The Confederation of Indian Pharmaceutical Industry (CIPI), the national body representing small-scale pharma companies has demanded the government to hike abatement rate in calculating MRP based excise duty for the SSIs by including a proposal in Union Budget for 2007- 2008.

In a pre-budgetary memorandum to P Chidambaram, finance minister, the Confederation sought favourable action in the upcoming budget, to provide relief for 7000 SSI units in the country, by implementing the norms set by the abatement committee under department of revenue. The confederation pointed out that the norms should be included immediately whether for reasonably priced medicines or for employment of 10 lakh workers or for revenue remitted towards the concerned department.

The letter to the finance minister explains that as per the NIPER report, average trade margin of SSIs are 340 per cent, even after excluding high trade margins of 1600 per cent in certain items. With this report and the data available from the Department of Chemicals and Petrochemicals (DCPC), the SSIs are entitled to 77 per cent abatement, while the confederation is asking for a lesser hike up to 60 per cent.

"Copy of the abatement committee proceedings clearly show that they are willing to provide abatement to SSI according to trade margins including taxes. But data relied upon for rejecting 80 per cent abatement, as proposed by DCPC, is from taxable states for the year 2006, who are in an oppressed state as their trade margins are shrunk making survival difficult.

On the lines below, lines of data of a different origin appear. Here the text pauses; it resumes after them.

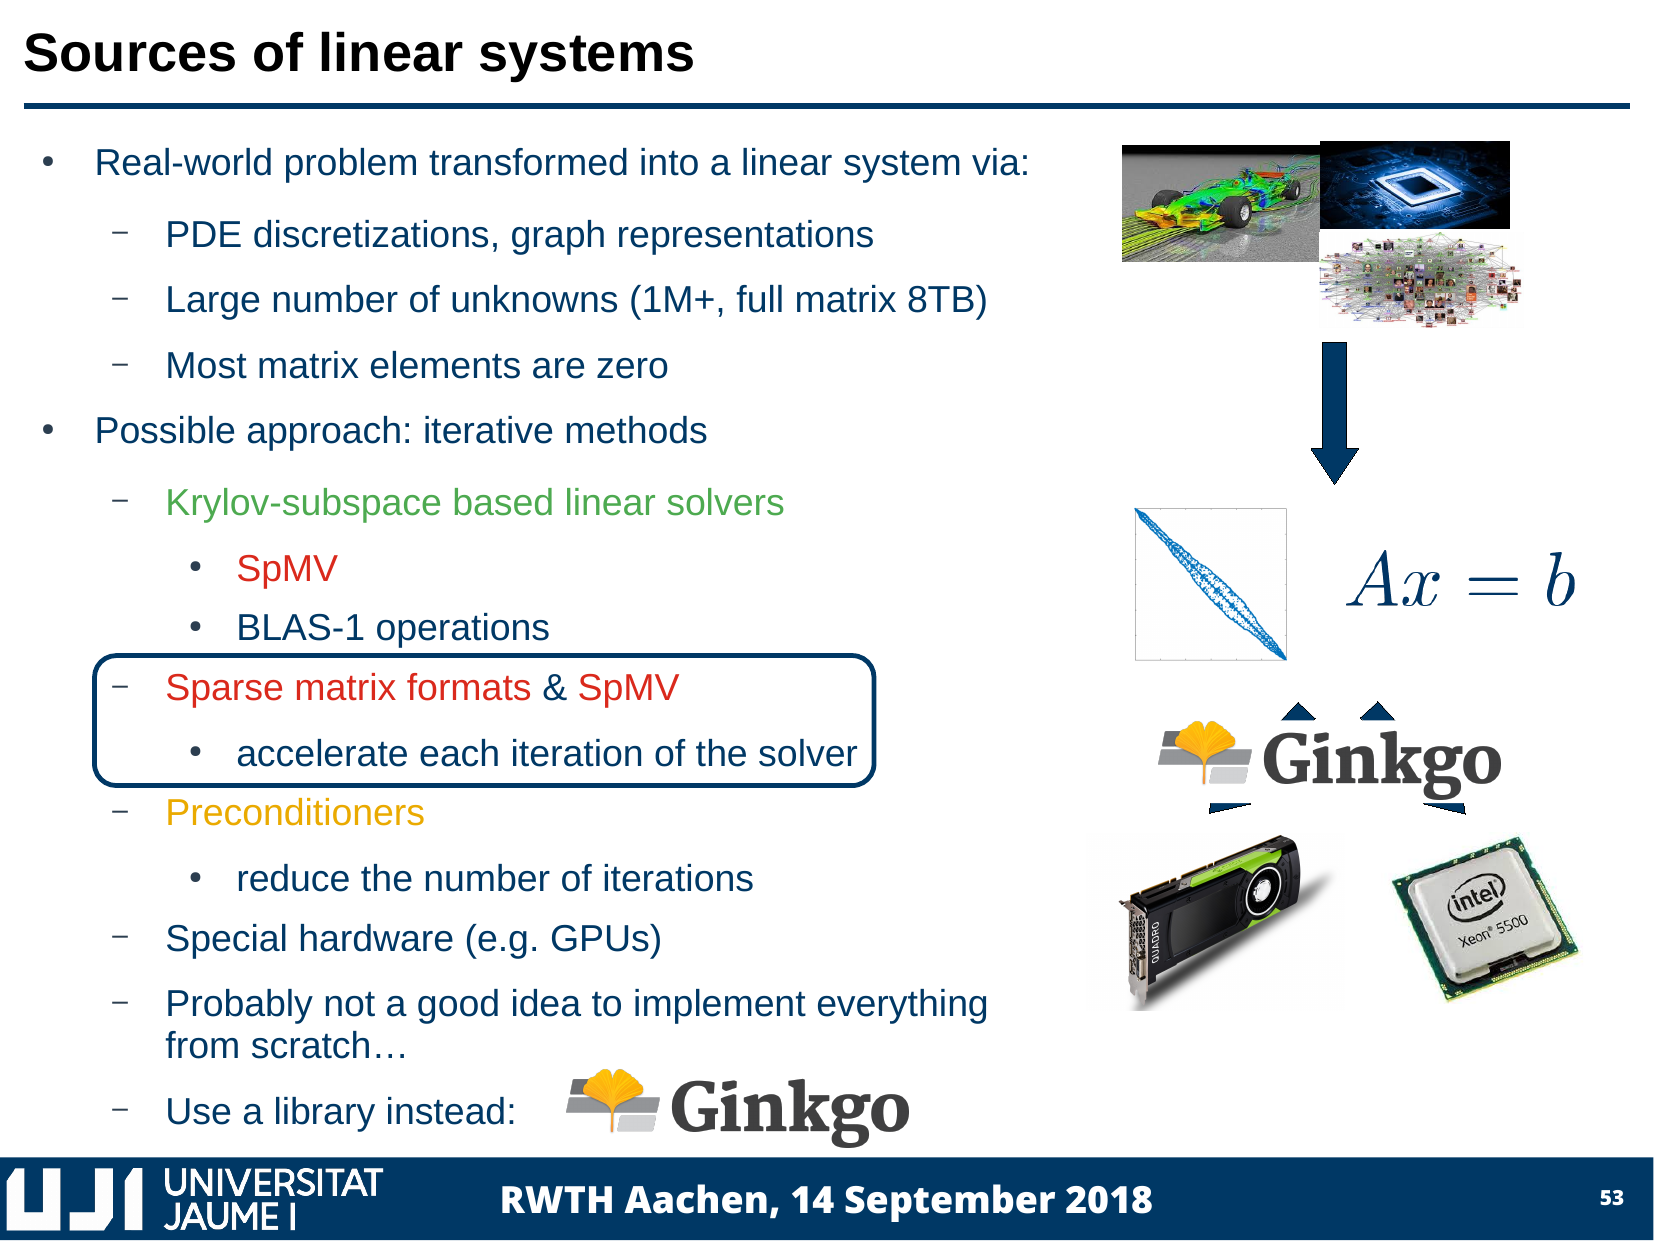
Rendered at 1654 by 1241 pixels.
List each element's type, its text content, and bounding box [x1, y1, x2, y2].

picture [1122, 141, 1524, 328]
picture [1158, 720, 1501, 800]
picture [566, 1068, 909, 1148]
text_box [1360, 701, 1395, 720]
picture [1381, 832, 1588, 1004]
picture [0, 1158, 390, 1241]
text_box [1311, 342, 1359, 485]
text_box [1281, 702, 1316, 720]
text_box [1145, 720, 1536, 815]
picture [1134, 507, 1288, 662]
list Real-world problem transformed into a linear system via: PDE discretizations, graph representations Large number of unknowns (1M+, full matrix 8TB) Most matrix elements are zero Possible approach: iterative methods Krylov-subspace based linear solvers SpMV BLAS-1 operations Sparse matrix formats & SpMV accelerate each iteration of the solver Preconditioners reduce the number of iterations Special hardware (e.g. GPUs) Probably not a good idea to implement everything from scratch… Use a library instead: [23, 141, 1040, 1158]
picture [1086, 833, 1345, 1011]
title Sources of linear systems [23, 0, 1630, 107]
picture [1346, 550, 1575, 606]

Why trade margins of exempted states should be so sacrosanct that they should not have been considered to calculate the average, is not understood," the letter said.

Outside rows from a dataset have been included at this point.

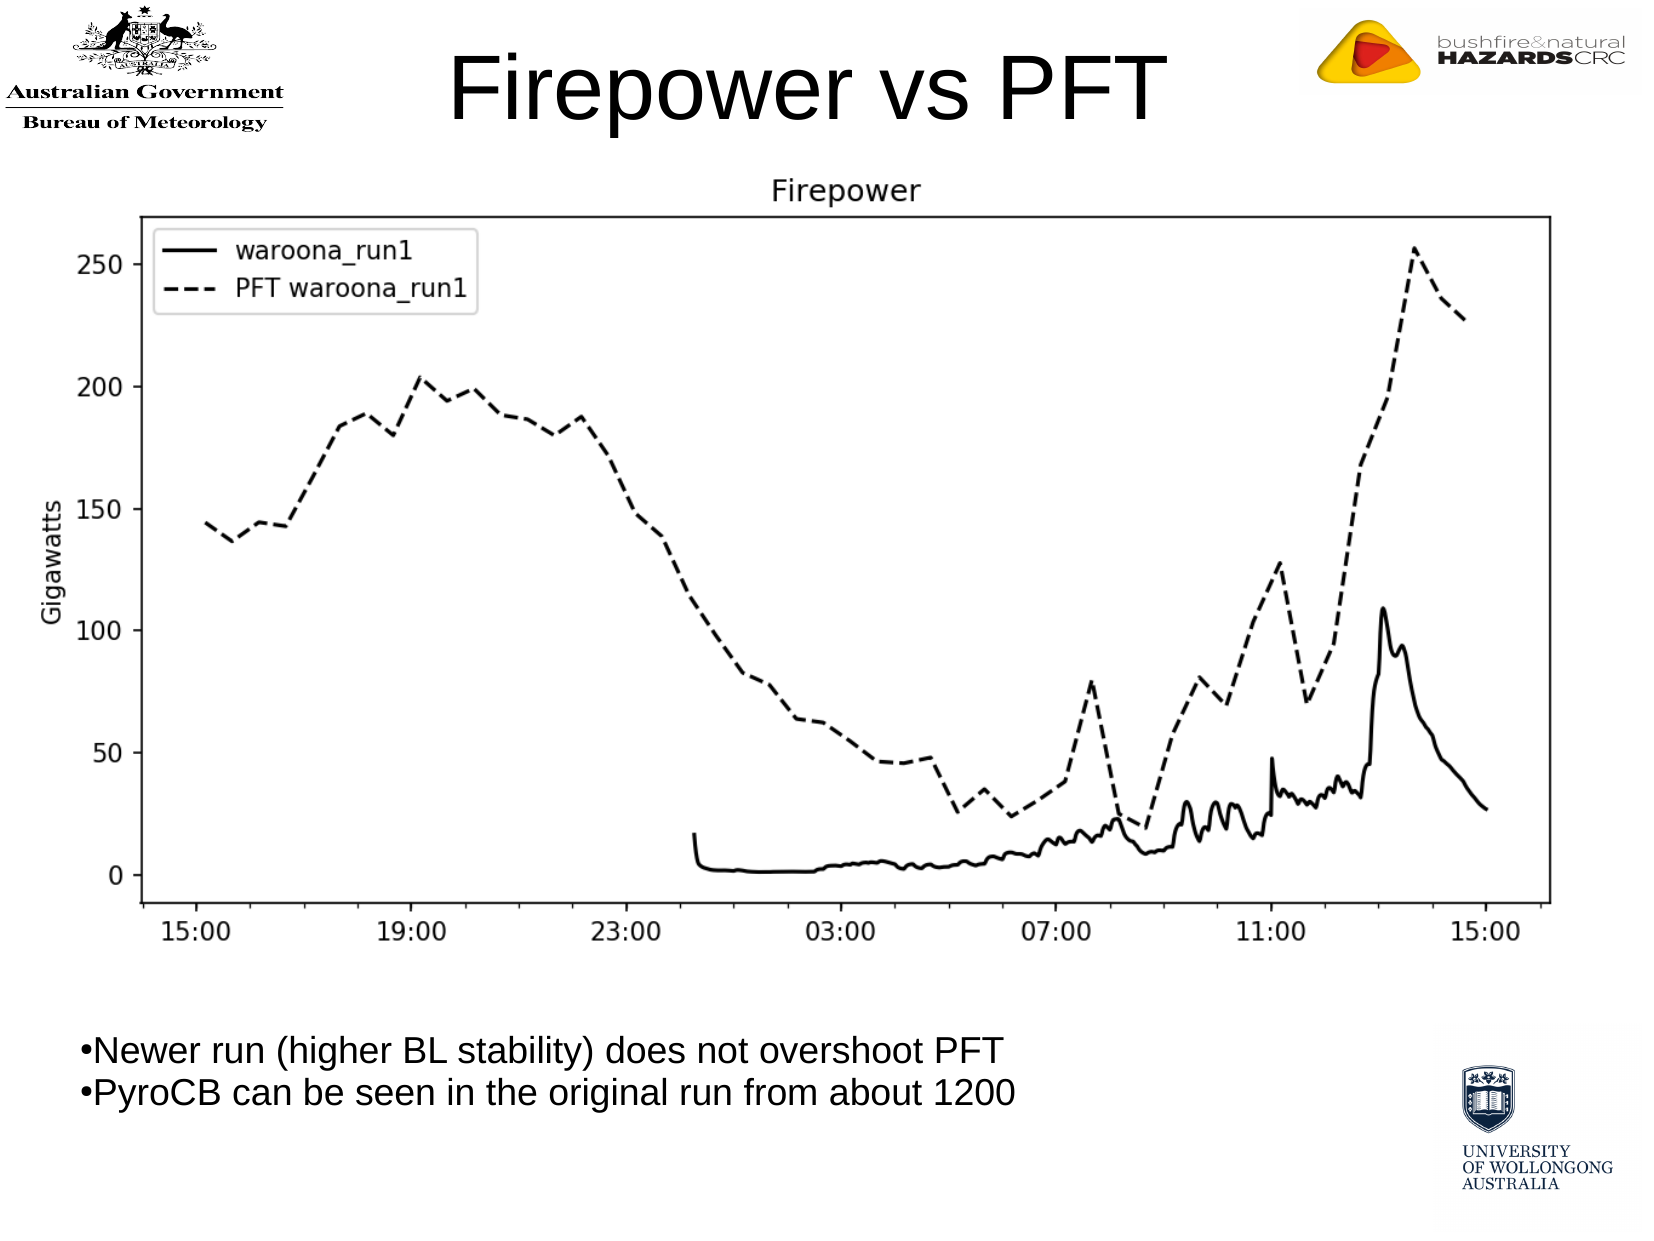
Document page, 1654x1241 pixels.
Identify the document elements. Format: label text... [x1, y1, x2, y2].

picture [23, 161, 1583, 963]
picture [1433, 1023, 1642, 1232]
text_box Newer run (higher BL stability) does not overshoot PFT PyroCB can be seen in the original run from about 1200 [64, 980, 1589, 1164]
title Firepower vs PFT [289, 0, 1329, 161]
picture [1329, 8, 1642, 95]
picture [5, 5, 284, 132]
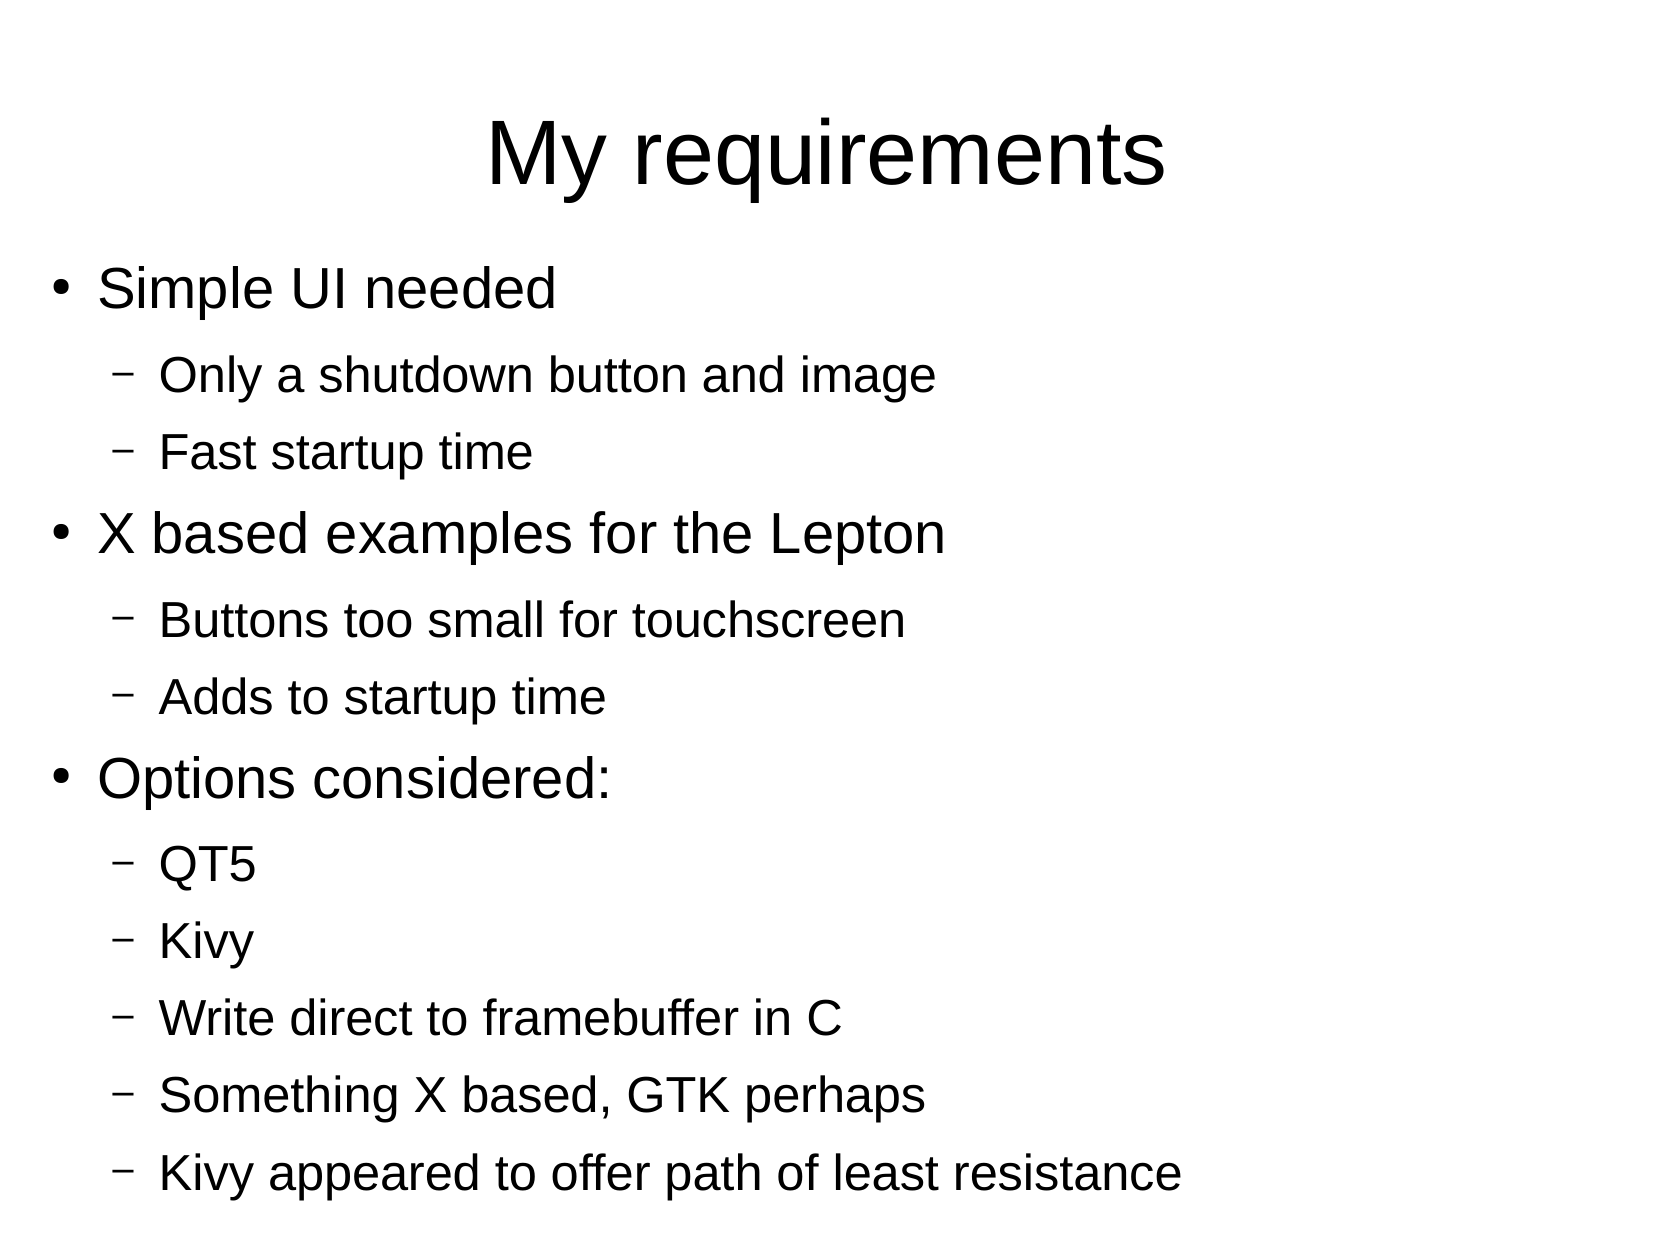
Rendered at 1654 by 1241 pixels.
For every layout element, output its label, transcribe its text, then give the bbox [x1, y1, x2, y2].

title My requirements [82, 49, 1571, 256]
list Simple UI needed Only a shutdown button and image Fast startup time X based examples for the Lepton Buttons too small for touchscreen Adds to startup time Options considered: QT5 Kivy Write direct to framebuffer in C Something X based, GTK perhaps Kivy appeared to offer path of least resistance [35, 256, 1619, 1205]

Though several SSI Units also migrated to the tax haven region, the small players may not be able to repay even their bank loans before GST tax is levied in 2010, according to the decision of the finance ministry, while large units would leverage the maximum within a few months, in view of comparatively huge turnover. The invoice data from large companies also shows that goods are cleared at much less than 40 per cent allowed under MRP based excise. With their overall strength, large companies gain 15 to 20 per cent from these, even if they do not source goods from elsewhere, according to the confederation.

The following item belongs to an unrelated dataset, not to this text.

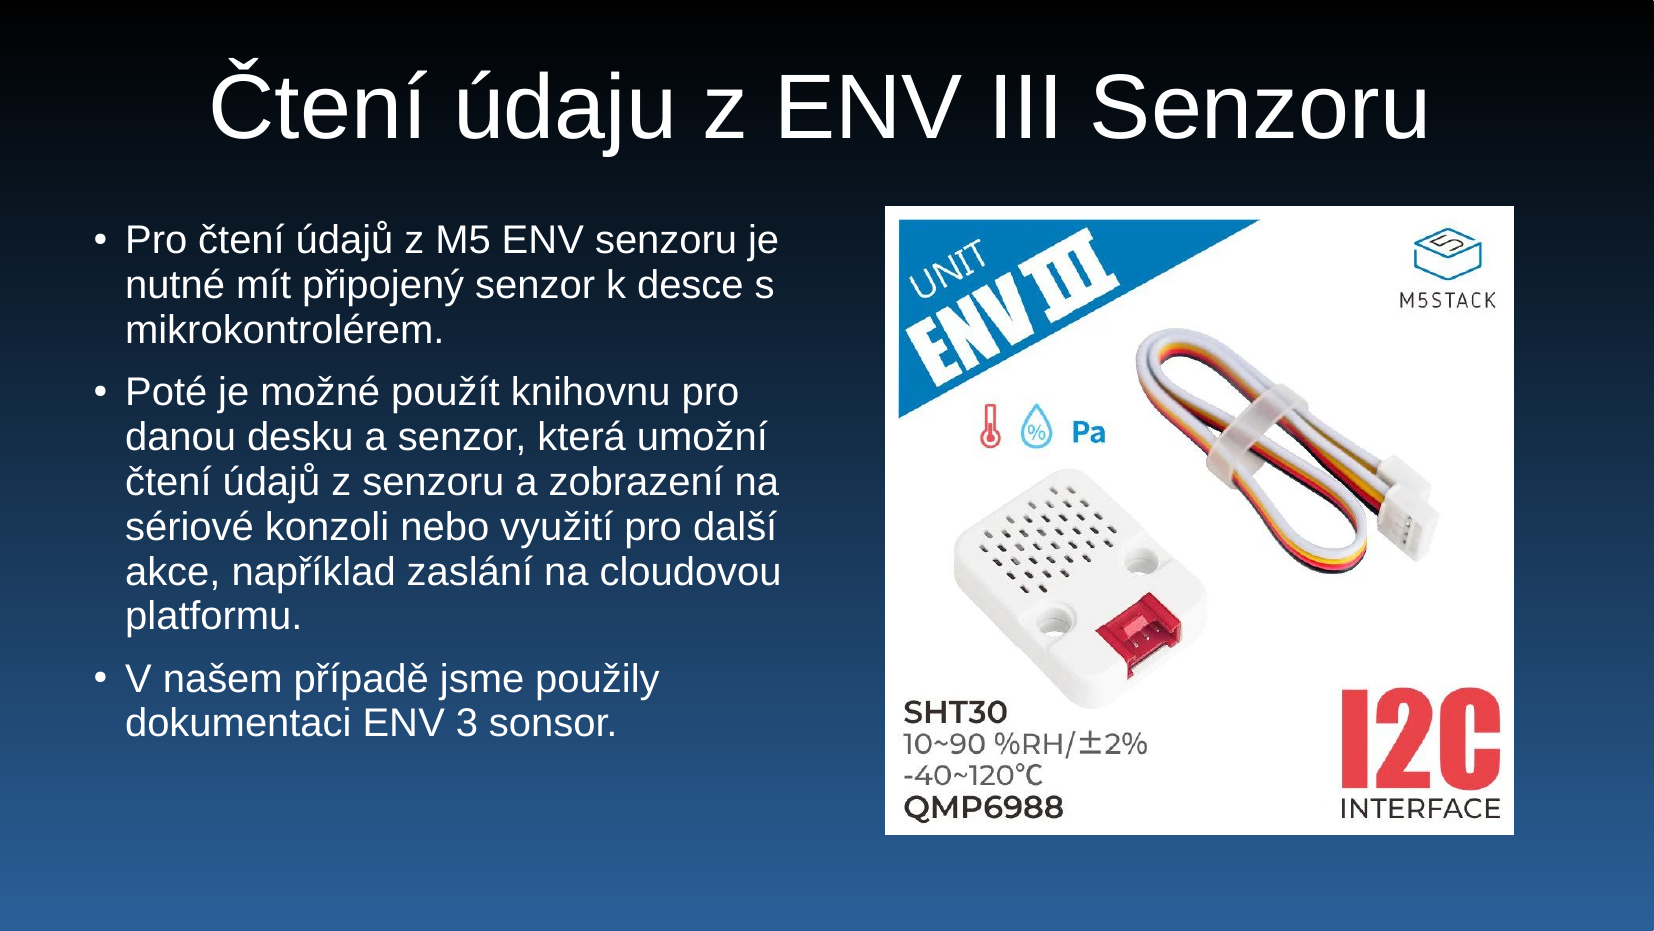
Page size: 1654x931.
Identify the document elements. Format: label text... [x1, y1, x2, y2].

picture [885, 206, 1514, 835]
list Pro čtení údajů z M5 ENV senzoru je nutné mít připojený senzor k desce s mikrokontrolérem. Poté je možné použít knihovnu pro danou desku a senzor, která umožní čtení údajů z senzoru a zobrazení na sériové konzoli nebo využití pro další akce, například zaslání na cloudovou platformu. V našem případě jsme použily dokumentaci ENV 3 sonsor. [82, 217, 798, 758]
title Čtení údaju z ENV III Senzoru [76, 29, 1565, 185]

"Closure of SSI in taxable states, inter alia, owing to increase in their excise burden three times, will also benefit large industry to become the sole gainers of MRP based excise. It also states that while the large companies thus gain momentum, the small-scale companies, which have been deprived for the last two years would be badly affected," added the letter.

As Pharmabiz reported earlier, CIPI has been demanding for separate abatement rate for the SSIs, other than the rate offered to large-scale companies. It explains that the uniform rate of abatement for both the large and small pharma companies may affect the small players, as they have to keep the franchisees with a major share of the revenue. The Economic Advisory Council (EAC) under the Prime Minister had also recommended higher abatement rate for SSIs in states other than excise free provinces.